Saat dilakukan pengerjaan penerobosan jalan tersebut alat berat yang di gunakan jenis bulldozer tersebut mengalami hambatan dikarenakan terperosok kedalam lumpur dan tidak bisa bergerak, segala upaya pun dilakukan dalam proses evaluasi seperti menyelipkan batang kayu dibawah roda, dan menggunakan excavator untuk membantu evakuasi bulldozer tersebut namun tetap saja tidak bisa ditarik keluar yang terjebak dalam lumpur, hingga hal mistis pun dikaitkan.
Menurut informasi yang diperoleh dari pemilik lahan tempat bulldozer tersebut terjebak, ini berkaitan dengan adanya hajatan (kaoi) yang belum dia laksanakan sehingga menyebabkan alat berat yang digunakan untuk pengadaan jalan itu terikat didalam lumpur sedalam -+1,5. "Ada hajatan saya yang belum saya lunaskan dulu diwaktu saya pertama kali membuka lahan perkebunan ini sampai sekarang belum saya selesaikan itu berupa satu ekor kambing" kata pemilik lahan tersebut.

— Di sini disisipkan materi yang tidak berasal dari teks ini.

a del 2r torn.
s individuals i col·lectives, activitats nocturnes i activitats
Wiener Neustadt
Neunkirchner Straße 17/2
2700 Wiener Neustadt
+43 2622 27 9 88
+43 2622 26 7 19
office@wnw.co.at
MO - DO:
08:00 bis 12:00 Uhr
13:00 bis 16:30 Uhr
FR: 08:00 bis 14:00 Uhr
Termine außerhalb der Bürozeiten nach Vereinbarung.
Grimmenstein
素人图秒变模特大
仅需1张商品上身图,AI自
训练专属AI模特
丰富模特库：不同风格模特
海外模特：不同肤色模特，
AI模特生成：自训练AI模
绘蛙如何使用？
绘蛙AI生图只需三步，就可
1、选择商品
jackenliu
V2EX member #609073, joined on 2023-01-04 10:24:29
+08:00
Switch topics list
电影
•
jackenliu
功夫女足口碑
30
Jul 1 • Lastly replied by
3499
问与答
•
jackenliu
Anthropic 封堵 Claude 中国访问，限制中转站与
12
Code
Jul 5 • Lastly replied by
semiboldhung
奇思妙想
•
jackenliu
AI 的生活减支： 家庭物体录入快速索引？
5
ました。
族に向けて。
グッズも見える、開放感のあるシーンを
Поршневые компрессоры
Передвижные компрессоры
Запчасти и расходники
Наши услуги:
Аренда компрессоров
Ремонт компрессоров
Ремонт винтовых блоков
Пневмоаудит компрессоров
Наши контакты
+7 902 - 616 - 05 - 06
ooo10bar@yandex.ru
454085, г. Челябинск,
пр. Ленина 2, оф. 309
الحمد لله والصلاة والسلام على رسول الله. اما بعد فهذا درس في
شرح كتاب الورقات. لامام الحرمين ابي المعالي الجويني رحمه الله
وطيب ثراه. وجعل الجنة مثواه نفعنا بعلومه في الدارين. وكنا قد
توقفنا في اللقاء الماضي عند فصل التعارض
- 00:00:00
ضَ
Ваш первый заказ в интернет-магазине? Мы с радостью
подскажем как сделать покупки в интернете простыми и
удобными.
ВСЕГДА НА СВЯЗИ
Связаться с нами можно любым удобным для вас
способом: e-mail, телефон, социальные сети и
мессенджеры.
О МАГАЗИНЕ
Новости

Tidak hanya terjebak dalam lumpur bulldozer tersebut juga mengalami masalah kerusakan teknis yaitu bagian rodanya mengalami masalah yang sangat serius.
Salah satu roda sebelah kanannya tergelincir yang membuat bulldozer tersebut tidak bisa bergerak hingga para mekaniknya harus harus melakukan pemotongan roda jenis rantai tersebut untuk bisa digunakan kembali dikarenakan mengalami perubahan panjang.
Setelah dua hari terjebak dalam lumpur barulah bulldozer tersebut bisa keluar dari lumpur yang membuatnya lumpuh dan hilang tenaga, dikarenakan pemilik lahan telah menyelesaikan utang piutangnya dengan menyembelih dua ekor kambing sekaligus untuk dimasak dan dimakan bersama masyarakat setempat.